In the second half of pregnancy, infections, hormonal imbalances, pathology of the blood coagulation system, immunological problems (Rhesus conflict), preeclampsia, polyhydramnios, and isthmic-cervical insufficiency most often cause a threat.
In order to identify the cause of the threat of interruption, an examination in a hospital is required.
Clinical blood test, urinalysis
Coagulogram (extended) + homocysteine + D-dimer
Cervical swab for microflora and its sensitivity to antibacterial drugs (vaginal smear is not good!)
Urinalysis quantitative for hCG (human chorionic gonadotropin), performed in the first trimester
Tests for TORCH infection (in the first trimester of pregnancy)
Ultrasound examination and examination by a competent obstetrician-gynecologist are mandatory
Treatment of this condition should begin with the elimination of the cause of the threat of interruption. All other means to relax the muscles of the uterus are only symptomatic treatment. Sexual rest and bed rest are required.
The threat of abortion in her first trimester is always accompanied by hormonal deficiency. Therefore, it is necessary to prescribe hormonal preparations of progesterone to compensate for the deficiency. Duphaston preparations (in the form of tablets) or Utrozhestan (vaginal suppositories) are used. Also, injections of progesterone or 17-OPG are additionally prescribed. Progesterone dosages are prescribed by a doctor. Obstetrician-gynecologists even have a saying: "There is no such thing as too much progesterone." Progesterone preparations can be used up to 20-22 weeks of pregnancy.
If the threat of interruption is associated with the pathology of the blood coagulation system (thrombophilia), then the pregnant woman is prescribed blood-thinning drugs (anticoagulants). Their use avoids the occurrence of microthrombi in the placenta, which leads to a threat. The most commonly used are Fraxiparine (subcutaneous injections) and Curantil (tablets).

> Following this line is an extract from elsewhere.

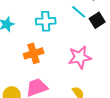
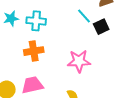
cyan cross: (46, 21) -> (36, 21), moved

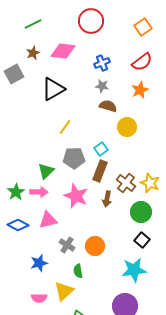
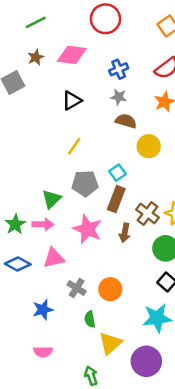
black triangle: (53, 89) -> (72, 101), moved, size x0.7
yellow triangle: (64, 291) -> (110, 343), moved

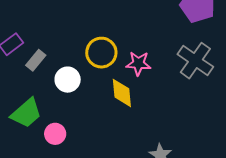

If the reasons for the threat of termination of pregnancy are infections (if microflora is found in a smear from the cervical canal), then the appointment of antibacterial drugs is mandatory. If treatment is not carried out in time, then it will be almost impossible to get rid of total hypertonicity later.
After 12 weeks of pregnancy, magnesia is administered intravenously (rarely intramuscularly). Magnesia improves placental blood flow, relaxes the muscles of the uterus. After the end of the course of magnesia, further administration of magnesium preparations (Magnesium B6) is indicated.
Taking sedatives is mandatory, but not the main method of treatment. The woman's anxiety about the threat that has arisen only increases the likelihood of progression of the pathology, therefore, preparations of valerian and motherwort are prescribed.
OSTEOPATHICS AND THREATS OF PREGNANCY
To date, the prevention and treatment of the threat of miscarriage is based on medication.